Another week of fundraising.

RIM’s Blackberry service had another outage between 3:30pm and 6pm on Monday but the company claims that no data was lost.

Not Kevin’s Verizon Samsung phone went on the fritz and throwing it from a ten-story building didn’t fix it. Emmanuel reports that, upon trying to SMS Not Kevin after he obtained a new phone, receive a response stating that the phone was unreachable, even though it was on.

This week brought many news stories of persons crossing the United States border and having their computers more than thoroughly inspected or even seized by Department of Homeland Security or U.S. Customs and Border Patrol employees. The searches include confiscation of laptops and cellular phones, forcing users to divulge their passwords and in some cases wholesale copying of data of disks or SIM cards. Emmanuel advocates United States citizens refusing these searches. A number of blog posts on the web have suggested keeping a secondary account on your laptop with some fake data, in order to comply with the search request without actually divulging data. Bruce Schneier still recommends employing strong encryption techniques to protect your data. Bernie S proposes the use of tiny memory cards, such as MicroSD, for storing ones data and hiding it when crossing the border. The EFF is suing to stop the practice.

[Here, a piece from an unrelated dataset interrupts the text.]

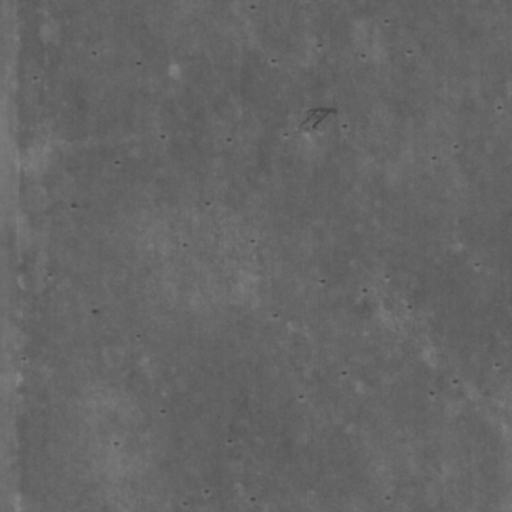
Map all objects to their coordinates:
power tower: (301, 128)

The Senate voted on a bill to give retroactive immunity to telecommunications companies that participated in warrantles wiretapping. Noted votes are those of potential presidential candidates; John McCain voted YEA to grant immunity, Barack Obama voted NAY and Hillary Clinton was (strategically) not present for the vote. The bill passed with 61 YEA votes, including all Republicans and a number of Democrats.

Network neutrality has come up again as Barack Obama spoke about it in a podcast from two years ago. Obama advocated the continuation of net neutrality, a de-facto policy that has been in existence since the beginning of The Internet. The senator chastised cable and telephone companies for being against network neutrality and also spoke in support of increased competition in broadband access. Much like her failure to vote in the above-mentioned issue, Hillary Clinton has been conspicuously silent about net neutrality, despite her numerous speeches covering technology issues. John McCain is on the record against net neutrality instead leaving it to the market to decide; the problem with such a stance is the duopoly that most consumers are left with for high speed access. Mike Huckabee is in favor of net neutrality, explaining his position with an analogy involving trucks on a highway.

Premiums for the hour:

A clip from February 15th, 1995, the day Kevin Mitnick was captured, is played. Emmanuel discusses the situation surrounding Kevin at the time and his near-miss capture a few weeks prior. Phiber Optik made an appearance discussing Kevin Poulsen’s case.

Mitch relates a story of a TV crew following him around Paris, France as he walked around turning off TVs.

Emmanuel mentions the real-world protests of Scientology by “Anonymous”; in New York, more than 200 people were present. Another demonstration will take place on the 15th of March at Scientology sites throughout the world.